# special oil change procedure, huh ?



## westell (Oct 4, 2004)

got a skid plate. that's neat. the SS camaro had none.

anyway, pull the plate off and the flippin' oil pan's got two warnings,wtf ?

special oil fill procedure ?????????????? see service manual ????????????

what's the deal here ?

car's up on stands.


----------



## westell (Oct 4, 2004)

correction, oil "drain" drain procedure.

anyway, i'm disappointed that there's no magnet on the drain plug.

on both of my LS1's on the camaro SS there was a good amount of metal slivers and metal sludge on the first two oil changes.
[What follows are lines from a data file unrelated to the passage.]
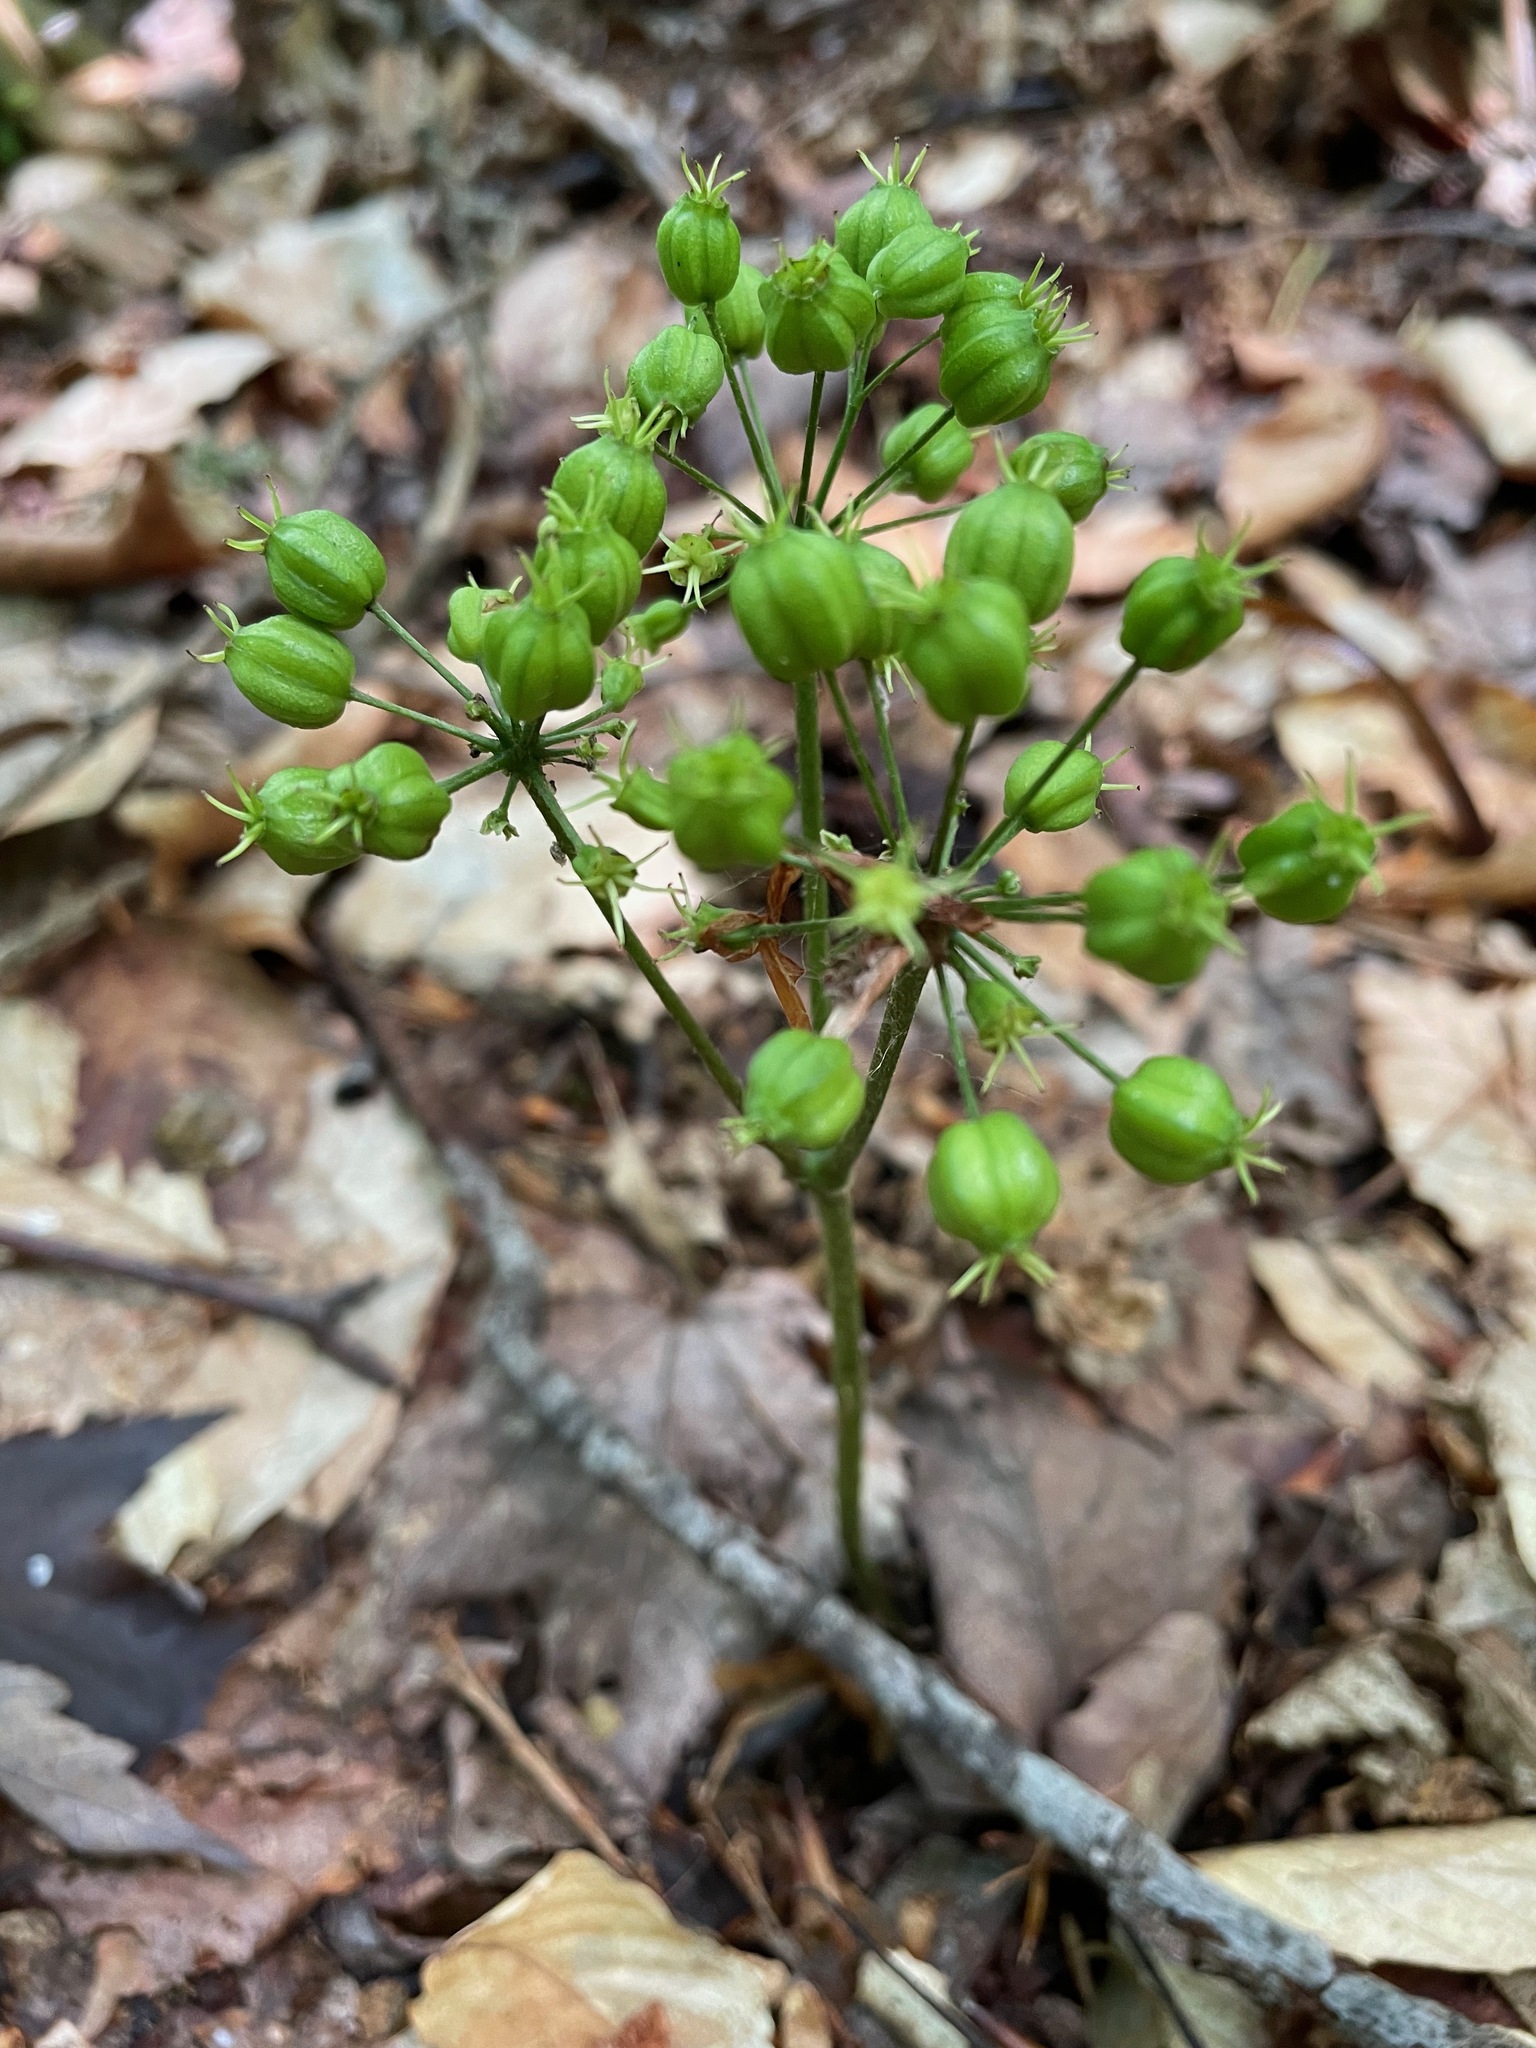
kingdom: Plantae
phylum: Tracheophyta
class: Magnoliopsida
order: Apiales
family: Araliaceae
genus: Aralia
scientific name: Aralia nudicaulis
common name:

some of the guys put that magnet you can put on the outside of your oil filter.

on synthetic now after 500 miles. mobil 1


----------



## leaftye (Oct 11, 2004)

Magnetic oil plugs are available at the dealership part counter for about $2.


----------



## Lorrie Ann (Oct 14, 2004)

Any more info on this?

Also, how do you jack up this car for an oil change?


----------



## westell (Oct 4, 2004)

hi lorrie ann

nothing special after you get the skid plate off.

i jacked my gto up right on the frame, left a little indent, but it did on the SS Camaro, too.

6 qts and yer done  

changed the Camaro's for years and as soon as I saw the "warnings", I was like wtf ?


----------



## blue goat (Aug 19, 2004)

Don't you have to put in 6 1/2 quarts. I think that's what the manual said.
6 quarts plus 1/2 a quart for the filter.


----------



## westell (Oct 4, 2004)

can only refer to my LS1 SS Camaro. Manual said 5.5 qts, always put in 6.0 and it was a little high on the stick.

Put 6.0 in the GTO and it was right on the full mark. 

You can go ahead, imo, put the 6.5, 'cause you'll probably burn 1/2 qt. (normal GM consumption) between next change.


----------



## Whiteshadow (Sep 28, 2004)

I'd agree, and say 6.5qts is the way to go. Depending on driving style, and how often you change oil. Due to the fact that I will be autocrossing the car regularly, and baffling the oil pan is not legal in stock class, I'll have to run a little more oil in it just to be safe.


----------